Bimbisula Temporal range: middle Pliocene 3.9–3.5 Ma PreꞒ Ꞓ O S D C P T J K Pg N ↓

Scientific classification
- Domain: Eukaryota
- Kingdom: Animalia
- Phylum: Chordata
- Class: Aves
- Order: Suliformes
- Family: Sulidae
- Genus: †Bimbisula Benson & Erickson, 2013
- Species: B. melanodactylos Benson & Erickson, 2013 (type);

= Bimbisula =

Extinct genus of birds

Bimbisula ("dawn booby") is an extinct genus of sulid bird known from fossils discovered in Pliocene rocks of South Carolina, United States. The type and only named species is B. melanodactylos. The genus name is a combination of the Gullah name "Bimbi", meaning dawn, with "sula", an Icelandic word for "fool" that has been used to describe boobies (Sulidae, Sula) in general. The species name is Greek for "black-fingered", referring to the iron staining that darkened the bones of the type specimen. Bimbisula melanodactylos is based on Charleston Museum PV2818, a partial skeleton including fragments of the skull, shoulder girdle, left upper arm, right hand, and fused hip vertebrae, and much of the right leg.

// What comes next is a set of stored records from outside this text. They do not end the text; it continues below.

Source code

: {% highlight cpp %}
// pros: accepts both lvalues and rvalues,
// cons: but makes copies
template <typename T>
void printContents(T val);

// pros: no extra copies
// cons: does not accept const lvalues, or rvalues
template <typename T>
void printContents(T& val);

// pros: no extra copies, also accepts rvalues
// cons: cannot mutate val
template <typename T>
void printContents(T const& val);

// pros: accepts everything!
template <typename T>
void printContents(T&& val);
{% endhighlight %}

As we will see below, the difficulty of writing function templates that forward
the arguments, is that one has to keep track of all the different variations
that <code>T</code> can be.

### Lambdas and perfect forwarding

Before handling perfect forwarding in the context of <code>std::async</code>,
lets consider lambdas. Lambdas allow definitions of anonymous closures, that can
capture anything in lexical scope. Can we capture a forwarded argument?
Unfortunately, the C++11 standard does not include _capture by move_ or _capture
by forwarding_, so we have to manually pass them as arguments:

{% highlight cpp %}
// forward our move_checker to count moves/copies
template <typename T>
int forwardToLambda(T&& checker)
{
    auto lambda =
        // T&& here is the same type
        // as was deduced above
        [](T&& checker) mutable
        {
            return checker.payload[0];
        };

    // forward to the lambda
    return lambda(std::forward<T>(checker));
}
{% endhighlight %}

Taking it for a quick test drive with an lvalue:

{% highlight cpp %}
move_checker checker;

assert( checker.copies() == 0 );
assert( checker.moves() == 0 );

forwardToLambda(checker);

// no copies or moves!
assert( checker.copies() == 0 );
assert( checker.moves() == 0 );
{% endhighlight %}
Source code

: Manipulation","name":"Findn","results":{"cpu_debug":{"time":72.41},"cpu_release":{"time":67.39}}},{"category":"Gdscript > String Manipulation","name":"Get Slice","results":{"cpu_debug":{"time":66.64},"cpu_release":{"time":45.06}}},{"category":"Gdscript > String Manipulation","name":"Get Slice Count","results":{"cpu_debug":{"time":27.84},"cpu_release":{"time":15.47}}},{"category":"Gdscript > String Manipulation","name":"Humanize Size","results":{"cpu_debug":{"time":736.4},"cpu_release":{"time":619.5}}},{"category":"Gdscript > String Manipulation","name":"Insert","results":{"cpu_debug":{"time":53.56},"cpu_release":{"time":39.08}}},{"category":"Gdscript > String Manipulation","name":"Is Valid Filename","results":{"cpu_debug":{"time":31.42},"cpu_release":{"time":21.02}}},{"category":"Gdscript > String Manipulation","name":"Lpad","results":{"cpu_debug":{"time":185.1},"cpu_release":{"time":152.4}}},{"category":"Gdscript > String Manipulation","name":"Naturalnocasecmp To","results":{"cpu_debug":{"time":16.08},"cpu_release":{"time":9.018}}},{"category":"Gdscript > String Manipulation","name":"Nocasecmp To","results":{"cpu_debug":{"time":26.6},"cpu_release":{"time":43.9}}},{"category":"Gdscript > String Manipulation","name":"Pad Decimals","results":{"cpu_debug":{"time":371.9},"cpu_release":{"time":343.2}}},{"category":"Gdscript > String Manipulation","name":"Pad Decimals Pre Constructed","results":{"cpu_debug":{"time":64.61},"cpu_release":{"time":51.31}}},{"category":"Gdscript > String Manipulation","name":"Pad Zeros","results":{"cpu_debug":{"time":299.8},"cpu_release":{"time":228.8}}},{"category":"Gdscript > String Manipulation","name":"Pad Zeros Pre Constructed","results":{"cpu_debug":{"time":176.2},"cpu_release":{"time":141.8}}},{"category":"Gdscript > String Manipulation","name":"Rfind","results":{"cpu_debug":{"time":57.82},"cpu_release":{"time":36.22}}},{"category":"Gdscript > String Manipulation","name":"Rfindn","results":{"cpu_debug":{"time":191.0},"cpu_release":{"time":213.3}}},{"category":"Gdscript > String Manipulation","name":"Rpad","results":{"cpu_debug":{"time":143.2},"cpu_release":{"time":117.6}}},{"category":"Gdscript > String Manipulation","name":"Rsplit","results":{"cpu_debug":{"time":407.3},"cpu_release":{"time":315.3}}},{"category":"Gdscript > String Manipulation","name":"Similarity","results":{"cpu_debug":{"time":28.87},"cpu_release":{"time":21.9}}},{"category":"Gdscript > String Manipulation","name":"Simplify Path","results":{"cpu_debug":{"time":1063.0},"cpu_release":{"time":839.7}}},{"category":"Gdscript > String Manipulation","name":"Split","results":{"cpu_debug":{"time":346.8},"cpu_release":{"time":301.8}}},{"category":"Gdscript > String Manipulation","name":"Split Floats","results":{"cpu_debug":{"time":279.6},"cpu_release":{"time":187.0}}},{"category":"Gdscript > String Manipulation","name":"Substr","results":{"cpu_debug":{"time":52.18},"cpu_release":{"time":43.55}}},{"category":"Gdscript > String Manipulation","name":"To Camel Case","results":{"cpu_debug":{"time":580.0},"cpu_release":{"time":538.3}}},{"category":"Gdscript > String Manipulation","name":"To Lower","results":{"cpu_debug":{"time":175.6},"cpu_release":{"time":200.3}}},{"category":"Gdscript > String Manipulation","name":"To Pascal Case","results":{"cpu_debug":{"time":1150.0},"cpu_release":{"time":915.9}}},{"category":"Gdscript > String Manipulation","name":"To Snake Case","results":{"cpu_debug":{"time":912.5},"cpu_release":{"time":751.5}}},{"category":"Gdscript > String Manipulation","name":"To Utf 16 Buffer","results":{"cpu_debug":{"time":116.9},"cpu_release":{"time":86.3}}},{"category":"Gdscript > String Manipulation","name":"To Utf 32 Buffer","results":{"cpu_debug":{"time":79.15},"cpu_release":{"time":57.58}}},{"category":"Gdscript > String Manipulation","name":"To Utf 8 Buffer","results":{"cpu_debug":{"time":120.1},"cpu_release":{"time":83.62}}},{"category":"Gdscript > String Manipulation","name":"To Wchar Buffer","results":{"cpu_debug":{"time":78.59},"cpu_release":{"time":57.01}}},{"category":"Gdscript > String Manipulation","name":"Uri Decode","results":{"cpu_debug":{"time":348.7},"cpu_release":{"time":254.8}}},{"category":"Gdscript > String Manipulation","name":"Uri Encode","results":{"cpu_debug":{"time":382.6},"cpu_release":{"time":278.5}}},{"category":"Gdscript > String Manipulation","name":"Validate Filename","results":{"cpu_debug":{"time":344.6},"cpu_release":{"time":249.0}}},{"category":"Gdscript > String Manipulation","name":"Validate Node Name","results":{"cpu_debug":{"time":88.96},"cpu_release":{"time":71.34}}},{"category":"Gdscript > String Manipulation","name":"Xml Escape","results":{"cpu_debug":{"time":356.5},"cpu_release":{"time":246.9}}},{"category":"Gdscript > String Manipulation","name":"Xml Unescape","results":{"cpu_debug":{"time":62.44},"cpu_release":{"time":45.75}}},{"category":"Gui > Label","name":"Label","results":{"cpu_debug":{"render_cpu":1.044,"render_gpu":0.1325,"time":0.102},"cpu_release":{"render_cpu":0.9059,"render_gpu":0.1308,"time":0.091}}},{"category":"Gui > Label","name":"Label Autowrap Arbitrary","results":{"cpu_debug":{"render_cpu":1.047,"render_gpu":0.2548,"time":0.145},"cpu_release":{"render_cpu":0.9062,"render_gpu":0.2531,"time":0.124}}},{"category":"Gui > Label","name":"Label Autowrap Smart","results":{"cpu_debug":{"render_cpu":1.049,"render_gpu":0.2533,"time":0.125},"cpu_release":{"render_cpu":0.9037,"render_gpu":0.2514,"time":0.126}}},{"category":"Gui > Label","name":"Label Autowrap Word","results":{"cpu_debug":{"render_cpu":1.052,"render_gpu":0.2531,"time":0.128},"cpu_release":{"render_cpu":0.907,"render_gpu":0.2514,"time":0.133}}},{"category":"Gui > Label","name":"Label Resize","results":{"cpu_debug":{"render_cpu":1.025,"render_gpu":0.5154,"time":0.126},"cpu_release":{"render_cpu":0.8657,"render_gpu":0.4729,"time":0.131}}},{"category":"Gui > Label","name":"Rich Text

It was collected in 1980 by James Malcolm from a locality along the Seaboard Coast Line Railroad in Charleston County in the vicinity of the Dorchester Road overpass. A second specimen assigned to the species, Science Museum of Minnesota P90.38.8, consists of a cranium discovered in October 1990 by Bruce Erickson near the Wando Terminal. Both specimens were found in the Goose Creek Limestone, of middle Pliocene age. The type specimen comes from the upper part of the formation, which is approximately 3.6 to 3.5 million years old. The exact stratigraphy of the second specimen is uncertain, and it may be anywhere from 3.9 to 3.5 million years old. Bimbisula was a large sulid, comparable in size to smaller species of gannets, and its skeleton shows a combination of booby-like and gannet-like characteristics.